Essays in this collection are consistently strong, offering penetrating and provocative analyses of pain's role in law and punishment. As such, they illuminate important and often neglected dimensions of criminal punishment and judicial decision making. Taken together, the essays are characterized by skillful and thoughtful interdisciplinary inquiry. The editor's modest hope for this volume-"to mark a path for inquiry that might in the future be extended" (p. 8)--is clearly realized.

Moreover, the essays show quite clearly how connections between pain, death, and law provide legitimacy to a legal order that puts humans to death.
Sarat, for example, shows how new rituals and technologies of capital punishment render death "a hidden reality" (p. 51), dramatize the superiority of law-abiding citizens and the state, and serve as a boundary that "marks the distinction between state violence and violence outside the law, between a death we call capital punishment and a death we call murder" (p. 48). Culbert shows how admitting evidence of pain (of murder victim's survivors) into capital legal proceedings "provides judges with a unique moral power in a liberal, pluralist society" (p. 104), a moral power that permits them to claim that they do justice.

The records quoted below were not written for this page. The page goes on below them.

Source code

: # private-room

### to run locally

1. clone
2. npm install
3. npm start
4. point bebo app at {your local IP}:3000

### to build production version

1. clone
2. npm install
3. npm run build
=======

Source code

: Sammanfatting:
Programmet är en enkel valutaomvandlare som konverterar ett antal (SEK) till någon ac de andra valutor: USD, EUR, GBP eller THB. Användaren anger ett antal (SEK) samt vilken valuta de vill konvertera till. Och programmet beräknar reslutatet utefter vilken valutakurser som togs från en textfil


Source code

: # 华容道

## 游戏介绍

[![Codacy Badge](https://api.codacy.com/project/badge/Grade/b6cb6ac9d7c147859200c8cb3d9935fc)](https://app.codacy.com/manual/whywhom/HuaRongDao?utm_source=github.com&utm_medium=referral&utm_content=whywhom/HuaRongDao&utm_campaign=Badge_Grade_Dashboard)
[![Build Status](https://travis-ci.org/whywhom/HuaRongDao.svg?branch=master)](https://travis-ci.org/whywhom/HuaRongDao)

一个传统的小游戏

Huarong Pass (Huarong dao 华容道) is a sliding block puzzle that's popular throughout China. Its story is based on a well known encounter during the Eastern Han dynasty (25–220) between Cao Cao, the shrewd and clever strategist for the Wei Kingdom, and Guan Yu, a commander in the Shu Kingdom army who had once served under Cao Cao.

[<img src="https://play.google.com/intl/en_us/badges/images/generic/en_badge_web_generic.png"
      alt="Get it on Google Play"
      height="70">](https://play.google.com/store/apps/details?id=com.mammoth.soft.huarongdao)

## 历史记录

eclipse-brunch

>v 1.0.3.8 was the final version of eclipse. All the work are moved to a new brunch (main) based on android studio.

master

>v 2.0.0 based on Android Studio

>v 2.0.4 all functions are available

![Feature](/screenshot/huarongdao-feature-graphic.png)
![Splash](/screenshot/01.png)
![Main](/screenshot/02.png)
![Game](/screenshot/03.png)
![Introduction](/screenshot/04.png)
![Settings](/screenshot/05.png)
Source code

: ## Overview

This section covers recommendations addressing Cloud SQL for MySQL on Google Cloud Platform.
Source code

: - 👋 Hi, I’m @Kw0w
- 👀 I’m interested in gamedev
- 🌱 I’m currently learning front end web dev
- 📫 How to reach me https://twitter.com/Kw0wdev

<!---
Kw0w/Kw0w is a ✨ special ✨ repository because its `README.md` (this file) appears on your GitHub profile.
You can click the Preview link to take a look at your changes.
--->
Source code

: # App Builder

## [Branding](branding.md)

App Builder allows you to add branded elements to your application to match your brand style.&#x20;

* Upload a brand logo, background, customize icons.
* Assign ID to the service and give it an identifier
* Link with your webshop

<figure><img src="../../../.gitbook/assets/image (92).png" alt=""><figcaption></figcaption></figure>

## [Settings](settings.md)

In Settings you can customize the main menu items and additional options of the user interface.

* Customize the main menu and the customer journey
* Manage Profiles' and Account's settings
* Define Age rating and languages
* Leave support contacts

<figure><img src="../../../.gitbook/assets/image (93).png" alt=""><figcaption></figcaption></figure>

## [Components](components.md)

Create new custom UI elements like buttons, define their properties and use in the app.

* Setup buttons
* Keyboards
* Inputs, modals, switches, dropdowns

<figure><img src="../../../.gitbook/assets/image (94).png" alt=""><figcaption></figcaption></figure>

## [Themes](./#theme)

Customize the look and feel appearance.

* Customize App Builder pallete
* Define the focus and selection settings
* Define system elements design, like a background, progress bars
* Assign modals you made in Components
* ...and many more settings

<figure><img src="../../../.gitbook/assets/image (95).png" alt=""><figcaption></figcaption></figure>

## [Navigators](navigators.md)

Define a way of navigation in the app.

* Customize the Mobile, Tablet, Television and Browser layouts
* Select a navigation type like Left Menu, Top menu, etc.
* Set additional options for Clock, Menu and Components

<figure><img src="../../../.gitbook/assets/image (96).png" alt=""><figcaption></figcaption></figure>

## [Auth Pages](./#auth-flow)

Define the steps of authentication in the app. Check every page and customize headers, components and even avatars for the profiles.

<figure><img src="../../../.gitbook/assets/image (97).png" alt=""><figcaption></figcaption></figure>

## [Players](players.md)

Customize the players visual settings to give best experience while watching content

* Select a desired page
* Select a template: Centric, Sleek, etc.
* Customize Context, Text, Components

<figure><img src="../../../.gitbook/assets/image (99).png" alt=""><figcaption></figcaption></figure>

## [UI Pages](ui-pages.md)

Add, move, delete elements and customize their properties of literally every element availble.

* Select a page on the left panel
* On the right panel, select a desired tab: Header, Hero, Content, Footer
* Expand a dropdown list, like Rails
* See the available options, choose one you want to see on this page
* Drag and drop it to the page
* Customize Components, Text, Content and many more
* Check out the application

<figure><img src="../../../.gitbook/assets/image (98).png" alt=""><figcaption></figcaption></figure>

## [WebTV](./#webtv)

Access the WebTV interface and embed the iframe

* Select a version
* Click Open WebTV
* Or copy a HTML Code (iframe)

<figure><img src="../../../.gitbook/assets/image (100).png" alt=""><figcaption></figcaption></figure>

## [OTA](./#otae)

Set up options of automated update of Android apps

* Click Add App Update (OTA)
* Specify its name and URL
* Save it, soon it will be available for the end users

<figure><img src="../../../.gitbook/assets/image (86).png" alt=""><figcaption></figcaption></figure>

This collection has less to say, however, about ways in which this perspective on pain, death, and law might be employed to question, challenge, and disrupt the legitimacy it so persuasively demonstrates. How may these insights about pain and death be used to challenge state power by those presently victimized by state inflicted pain or those likely to have pain or death inflicted upon them in the future? Kaufman-Osborn begins consideration of this question by discussing the need for developing new vocabularies of pain that challenge or resist conventional medical constructions. And he shows how questioning the state's involvement in capital punishment may follow concrete events that make pain visible, such as the Davis electrocution.

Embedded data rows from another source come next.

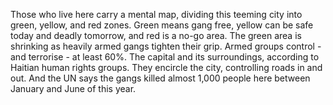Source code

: Those who live here carry a mental map, dividing this teeming city into green, yellow, and red zones. 
Green means gang free, yellow can be safe today and deadly tomorrow, and red is a no-go area.
The green area is shrinking as heavily armed gangs tighten their grip.
Armed groups control - and terrorise - at least 60%.
The capital and its surroundings, according to Haitian human rights groups.
They encircle the city, controlling roads in and out.
And the UN says the gangs killed almost 1,000 people here between January and June of this year.
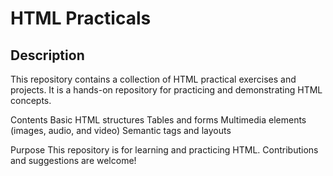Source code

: # HTML Practicals

## Description
This repository contains a collection of HTML practical exercises and projects. It is a hands-on repository for practicing and demonstrating HTML concepts.

Contents
Basic HTML structures
Tables and forms
Multimedia elements (images, audio, and video)
Semantic tags and layouts

Purpose
This repository is for learning and practicing HTML. Contributions and suggestions are welcome!


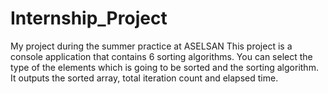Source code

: # Internship_Project
My project during the summer practice at ASELSAN
This project is a console application that contains 6 sorting algorithms. 
You can select the type of the elements which is going to be sorted and the sorting algorithm. It outputs the sorted array, total iteration count and elapsed time.
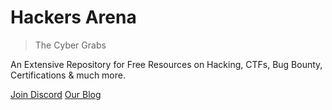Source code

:# Hackers Arena

> The Cyber Grabs

An Extensive Repository for Free Resources on Hacking, CTFs, Bug Bounty, Certifications & much more.

[Join Discord](https://discord.gg/8F9VMVCWb2)
[Our Blog](https://blog.thecybergrabs.org)
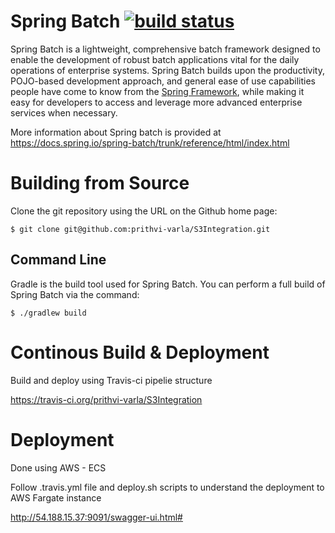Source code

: # Spring Batch [![build status](https://travis-ci.org/prithvi-varla/S3Integration.svg?branch=develop)](https://travis-ci.org/prithvi-varla/S3Integration)

Spring Batch is a lightweight, comprehensive batch framework designed to enable the development of robust batch applications vital for the daily operations of enterprise systems.  Spring Batch builds upon the productivity, POJO-based development approach, and general ease of use capabilities people have come to know from the [Spring Framework](https://github.com/SpringSource/spring-framework), while making it easy for developers to access and leverage more advanced enterprise services when necessary.

More information about Spring batch is provided at https://docs.spring.io/spring-batch/trunk/reference/html/index.html

# Building from Source

Clone the git repository using the URL on the Github home page:

    $ git clone git@github.com:prithvi-varla/S3Integration.git

## Command Line
Gradle is the build tool used for Spring Batch.  You can perform a full build of Spring Batch via the command:

    $ ./gradlew build

 # Continous Build & Deployment

 Build and deploy using Travis-ci pipelie structure

https://travis-ci.org/prithvi-varla/S3Integration


 # Deployment

Done using AWS - ECS

Follow .travis.yml file and deploy.sh scripts to understand the deployment to AWS Fargate instance

http://54.188.15.37:9091/swagger-ui.html#


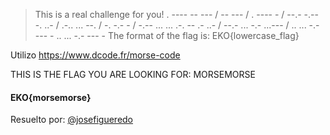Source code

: > This is a real challenge for you!
. ---- -- --- / -- --- / . ---- - / --.- -.-- -. ..- / .-.. ... --. / -. -.- - / -.-- ... ... .-. -- .- ..- / --.- ... -.- ...--- / .. ... -.- --- - .. ... -.- --- -
The format of the flag is: EKO{lowercase_flag}

Utilizo https://www.dcode.fr/morse-code

THIS IS THE FLAG YOU ARE LOOKING FOR: MORSEMORSE

#### EKO{morsemorse}

Resuelto por: [@josefigueredo](https://twitter.com/josefigueredo" "@josefigueredo")
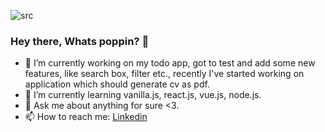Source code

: ![src](https://media.giphy.com/media/3o6ZtluYTKJeXXqt8s/source.gif)

### Hey there, Whats poppin? 👋 

- 🔭 I’m currently working on my todo app, got to test and add some new features, like search box, filter etc., recently I've started working on application which should generate cv as pdf. 
- 🌱 I’m currently learning vanilla.js, react.js, vue.js, node.js.
- 💬 Ask me about anything for sure <3.
- 📫 How to reach me: [Linkedin](https://www.linkedin.com/in/tautvydas-rakauskas-94711a189/)
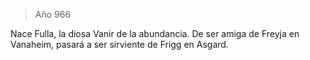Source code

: > Año 966

Nace Fulla, la diosa Vanir de la abundancia. De ser amiga de Freyja en Vanaheim, pasará a ser sirviente de Frigg en Asgard.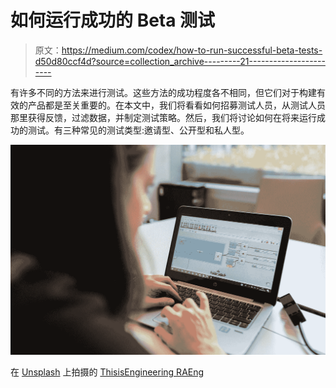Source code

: # 如何运行成功的 Beta 测试

> 原文：<https://medium.com/codex/how-to-run-successful-beta-tests-d50d80ccf4d?source=collection_archive---------21----------------------->

有许多不同的方法来进行测试。这些方法的成功程度各不相同，但它们对于构建有效的产品都是至关重要的。在本文中，我们将看看如何招募测试人员，从测试人员那里获得反馈，过滤数据，并制定测试策略。然后，我们将讨论如何在将来运行成功的测试。有三种常见的测试类型:邀请型、公开型和私人型。

![](img/1daa43fb432af8223f3953dee74fc1a9.png)

在 [Unsplash](https://unsplash.com?utm_source=medium&utm_medium=referral) 上拍摄的 [ThisisEngineering RAEng](https://unsplash.com/@thisisengineering?utm_source=medium&utm_medium=referral)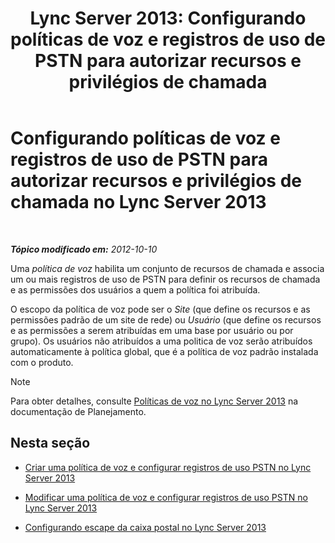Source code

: ﻿---
title: 'Lync Server 2013: Configurando políticas de voz e registros de uso de PSTN para autorizar recursos e privilégios de chamada'
TOCTitle: Configurando políticas de voz e registros de uso de PSTN para autorizar recursos e privilégios de chamada
ms:assetid: 63f22010-a3d7-4cbd-86e8-6fc0e13c2b84
ms:mtpsurl: https://technet.microsoft.com/pt-br/library/Gg398450(v=OCS.15)
ms:contentKeyID: 49306916
ms.date: 05/19/2016
mtps_version: v=OCS.15
ms.translationtype: HT
---

# Configurando políticas de voz e registros de uso de PSTN para autorizar recursos e privilégios de chamada no Lync Server 2013

 

_**Tópico modificado em:** 2012-10-10_

Uma *política de voz* habilita um conjunto de recursos de chamada e associa um ou mais registros de uso de PSTN para definir os recursos de chamada e as permissões dos usuários a quem a política foi atribuída.

O escopo da política de voz pode ser o *Site* (que define os recursos e as permissões padrão de um site de rede) ou *Usuário* (que define os recursos e as permissões a serem atribuídas em uma base por usuário ou por grupo). Os usuários não atribuídos a uma politica de voz serão atribuídos automaticamente à política global, que é a política de voz padrão instalada com o produto.

> [!NOTE]  
> Para obter detalhes, consulte <a href="lync-server-2013-voice-policies.md">Políticas de voz no Lync Server 2013</a> na documentação de Planejamento.

## Nesta seção

  - [Criar uma política de voz e configurar registros de uso PSTN no Lync Server 2013](lync-server-2013-create-a-voice-policy-and-configure-pstn-usage-records.md)

  - [Modificar uma política de voz e configurar registros de uso PSTN no Lync Server 2013](lync-server-2013-modify-a-voice-policy-and-configure-pstn-usage-records.md)

  - [Configurando escape da caixa postal no Lync Server 2013](lync-server-2013-configuring-voice-mail-escape.md)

Indeed, the recent case of John W. Byrd, Jr. in Ohio suggests that there are spaces for "politicizing pain", as Kaufman-Osborn calls it, and making pain's connection to capital punishment visible in choices that defendants' make in concrete cases. Byrd, on death row and scheduled to be executed in mid-September, insists on the electric chair rather than lethal injection to show "the cruelty of capital punishment," as the NEW YORK TIMES story puts it (Clines 2001). Byrd's choice is explained by his attorney: "John feels that this

shouldn't be like taking the family pet to the vet's to have him quietly put to sleep. He wants taxpayers to understand they play a role in executions and that killing can't be sanitized." Byrd's decision mobilized a group of capital punishment advocates to seek state legislation banning any method of capital punishment other than lethal injection and an anti-capital punishment group, Ohioans to Stop Executions, supporting his decision.

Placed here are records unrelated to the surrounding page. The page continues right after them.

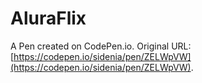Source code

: # AluraFlix

A Pen created on CodePen.io. Original URL: [https://codepen.io/sidenia/pen/ZELWpVW](https://codepen.io/sidenia/pen/ZELWpVW).


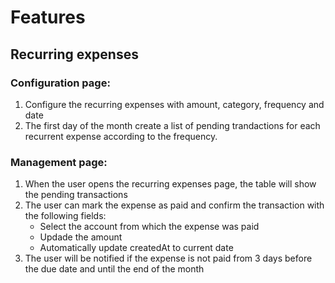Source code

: # Features

## Recurring expenses

### Configuration page:
1. Configure the recurring expenses with amount, category, frequency and date
1. The first day of the month create a list of pending trandactions for each recurrent expense according to the frequency.

### Management page:
1. When the user opens the recurring expenses page, the table will show the pending transactions
1. The user can mark the expense as paid and confirm the transaction with the following fields:
     - Select the account from which the expense was paid
     - Updade the amount
     - Automatically update createdAt to current date
1. The user will be notified if the expense is not paid from 3 days before the due date and until the end of the month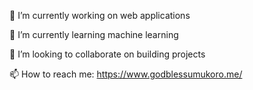 🔭 I’m currently working on web applications

🌱 I’m currently learning machine learning

👯 I’m looking to collaborate on building projects

📫 How to reach me: https://www.godblessumukoro.me/

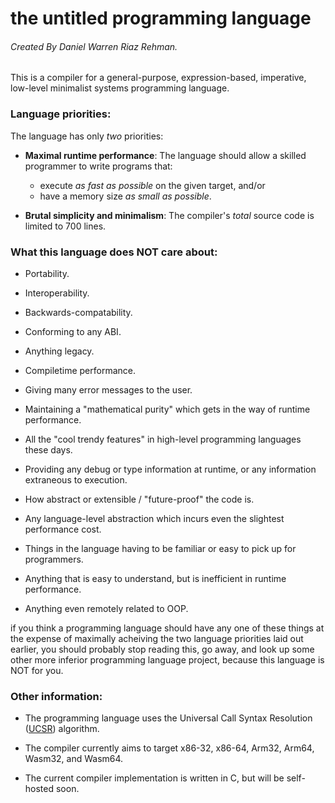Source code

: # the untitled programming language
###### Created By Daniel Warren Riaz Rehman.

This is a compiler for a general-purpose, expression-based, imperative, low-level minimalist systems programming language. 

### Language priorities:

The language has only _two_ priorities:

 - __Maximal runtime performance__: The language should allow a skilled programmer to write programs that:
	- execute _as fast as possible_ on the given target, and/or
	- have a memory size _as small as possible_.

 - __Brutal simplicity and minimalism__: The compiler's _total_ source code is limited to 700 lines.

### What this language does NOT care about:

 - Portability.

 - Interoperability.

 - Backwards-compatability.

 - Conforming to any ABI. 

 - Anything legacy.

 - Compiletime performance. 

 - Giving many error messages to the user.

 - Maintaining a "mathematical purity" which gets in the way of runtime performance.

 - All the "cool trendy features" in high-level programming languages these days. 

 - Providing any debug or type information at runtime, or any information extraneous to execution. 

 - How abstract or extensible / "future-proof" the code is. 

 - Any language-level abstraction which incurs even the slightest performance cost. 

 - Things in the language having to be familiar or easy to pick up for programmers.

 - Anything that is easy to understand, but is inefficient in runtime performance.

 - Anything even remotely related to OOP.

if you think a programming language should have any one of these things at the expense of maximally acheiving the two language priorities laid out earlier, you should probably stop reading this, go away, and look up some other more inferior programming language project, because this language is NOT for you.


### Other information:

 - The programming language uses the Universal Call Syntax Resolution ([UCSR](dwrrehman.github.io/ucsr)) algorithm.

 - The compiler currently aims to target x86-32, x86-64, Arm32, Arm64, Wasm32, and Wasm64. 

 - The current compiler implementation is written in C, but will be self-hosted soon.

"Politicizing pain" as a way of challenging "the antipolitical alliance of a medical profession that affirms its hegemonic authority over the meaning of pain and a state that affirms its monopolistic control over the means of legitimate violence" (p. 102) seems a promising strategy for those philosophically opposed to state killing and by those who recognize the dramatic class and racial disparities in the state's imposition of pain and death (a situation that receives only one brief mention in this book).
Understanding the discursive quality of pain, the historical and cultural contingency of its meanings, and the ways in which it is legally constructed and related to punishment are crucial steps on the road to political challenge and contestation. Thus, a close reading of this innovative volume will assist those interested in conducting grounded studies that explore further not only the sources of legal legitimacy, but also how we may ultimately disrupt the legitimacy of a legal order where "legal interpretation plays on a field of pain and death."

REFERENCES:

Clines, Francis X. 2001. "Inmate's Chosen Means of Execution Starts New Debate." NEW YORK TIMES. 20 August: A14, c.1.

Cover, Robert. 1986. "Violence and the Word." YALE LAW JOURNAL 95:1601-1629.